Recorded data:

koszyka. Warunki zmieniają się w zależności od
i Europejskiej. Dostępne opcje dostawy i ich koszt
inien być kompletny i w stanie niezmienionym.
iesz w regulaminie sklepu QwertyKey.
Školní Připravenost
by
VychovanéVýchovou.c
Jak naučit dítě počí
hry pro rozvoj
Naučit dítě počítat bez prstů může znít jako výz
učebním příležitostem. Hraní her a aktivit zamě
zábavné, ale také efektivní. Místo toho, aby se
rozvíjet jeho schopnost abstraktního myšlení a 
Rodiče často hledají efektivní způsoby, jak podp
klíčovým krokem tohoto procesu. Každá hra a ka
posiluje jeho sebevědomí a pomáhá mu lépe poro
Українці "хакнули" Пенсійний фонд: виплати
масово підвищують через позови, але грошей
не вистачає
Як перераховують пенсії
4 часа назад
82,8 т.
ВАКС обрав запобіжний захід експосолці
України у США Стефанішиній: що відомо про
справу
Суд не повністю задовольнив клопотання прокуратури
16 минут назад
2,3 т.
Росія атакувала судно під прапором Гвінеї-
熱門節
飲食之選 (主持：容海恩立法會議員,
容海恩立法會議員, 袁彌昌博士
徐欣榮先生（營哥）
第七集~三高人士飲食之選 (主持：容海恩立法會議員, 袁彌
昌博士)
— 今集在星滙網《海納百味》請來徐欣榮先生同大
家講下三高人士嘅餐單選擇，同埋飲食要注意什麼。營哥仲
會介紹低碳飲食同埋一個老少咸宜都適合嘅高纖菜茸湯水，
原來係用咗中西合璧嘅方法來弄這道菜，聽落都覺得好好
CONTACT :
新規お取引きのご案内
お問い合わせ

What you need to do:
Could you restate word for word the lines above, from the one that contains "učebním příležitostem. Hraní" through the one that contains "家講下三高人士嘅餐單選擇，同埋飲食要注意什麼。營哥仲", and no others?

Solution to this exercise:
učebním příležitostem. Hraní her a aktivit zamě
zábavné, ale také efektivní. Místo toho, aby se
rozvíjet jeho schopnost abstraktního myšlení a 
Rodiče často hledají efektivní způsoby, jak podp
klíčovým krokem tohoto procesu. Každá hra a ka
posiluje jeho sebevědomí a pomáhá mu lépe poro
Українці "хакнули" Пенсійний фонд: виплати
масово підвищують через позови, але грошей
не вистачає
Як перераховують пенсії
4 часа назад
82,8 т.
ВАКС обрав запобіжний захід експосолці
України у США Стефанішиній: що відомо про
справу
Суд не повністю задовольнив клопотання прокуратури
16 минут назад
2,3 т.
Росія атакувала судно під прапором Гвінеї-
熱門節
飲食之選 (主持：容海恩立法會議員,
容海恩立法會議員, 袁彌昌博士
徐欣榮先生（營哥）
第七集~三高人士飲食之選 (主持：容海恩立法會議員, 袁彌
昌博士)
— 今集在星滙網《海納百味》請來徐欣榮先生同大
家講下三高人士嘅餐單選擇，同埋飲食要注意什麼。營哥仲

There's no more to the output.